- Born: Phrae, Thailand
- Died: late 2023 or early 2024 Southern Gaza Strip, possibly Rafah
- Resting place: Thailand
- Occupation: Agricultural worker
- Known for: Thai national held hostage by Hamas during the 2023 Israel–Hamas war

= Kidnapping and killing of Nattapong Pinta =

Thai hostage killed in Gaza in 2023 or 2024

Nattapong Pinta (ณัฐพงษ์ ปินตา) (1988-1989 – 2023-2024) was a Thai agricultural worker who was abducted by the Mujahideen Brigades during the October 7 attacks as part of the Nir Oz attack. He was later killed in captivity, and his body was recovered in June 2025 after 609 days in captivity.

== Pre-abduction life ==
Nattapong Pinta was born in Phrae province, Thailand. He married Narissara Chanthasang (นริศรา จันทะแสง), and the couple had a son, Weerapat. They lived in Nakhon Phanom. Pinta traveled to Israel in 2022, where he would earn a higher salary than he would have back in Thailand. His mother-in-law had mortgaged her rice fields so that Pinta would have enough money to travel to Israel. Pinta sought to pay off his debts and to save money towards opening a coffee shop in Thailand. In Israel, Pinta worked as an agricultural worker at Kibbutz Nir Oz.

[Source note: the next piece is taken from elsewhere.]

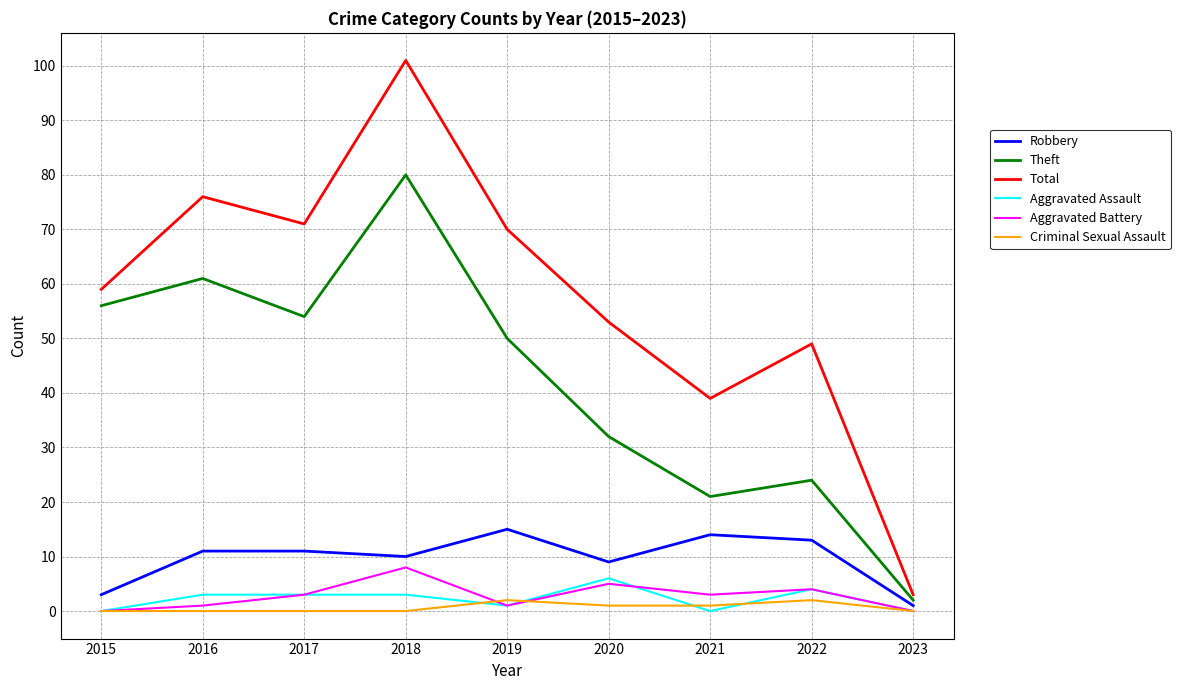

What are all the series names shown in the legend?

Robbery, Theft, Total, Aggravated Assault, Aggravated Battery, Criminal Sexual Assault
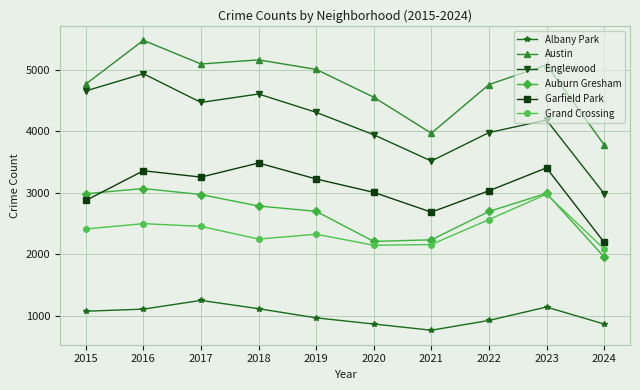

True or false: Garfield Park and Englewood cross at least once.

False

== Abduction and killing ==
On October 7, 2023, Nir Oz was attacked by Gazan militants as part of the October 7th attacks. Pinta had told his wife that he was fleeing gunfire. In the weeks following October 7th, Pinta's sister called the Thai Embassy in Tel Aviv on a daily basis in an effort to find information regarding Pinta's fate.

Pinta was abducted alive by the Mujahideen Brigades, but there had been no signs of life from him during his captivity. Thus, he had been presumed dead by Israeli officials, but there had not been conclusive evidence for his death to be confirmed.

He is believed to have been killed in captivity, with the IDF estimating that he was killed around December 2023.

== Recovery ==
On June 7, 2025, Pinta's body was recovered from Rafah in an IDF operation. The operation occurred after new intelligence was received following an interrogation of a detained Gazan militant.

After Pinta's body was recovered, Thai Labour Minister Phipat Ratchakitprakarn said that Pinta's family would receive support, including financial compensation.

Pinta's body was repatriated to Thailand on June 11, 2025.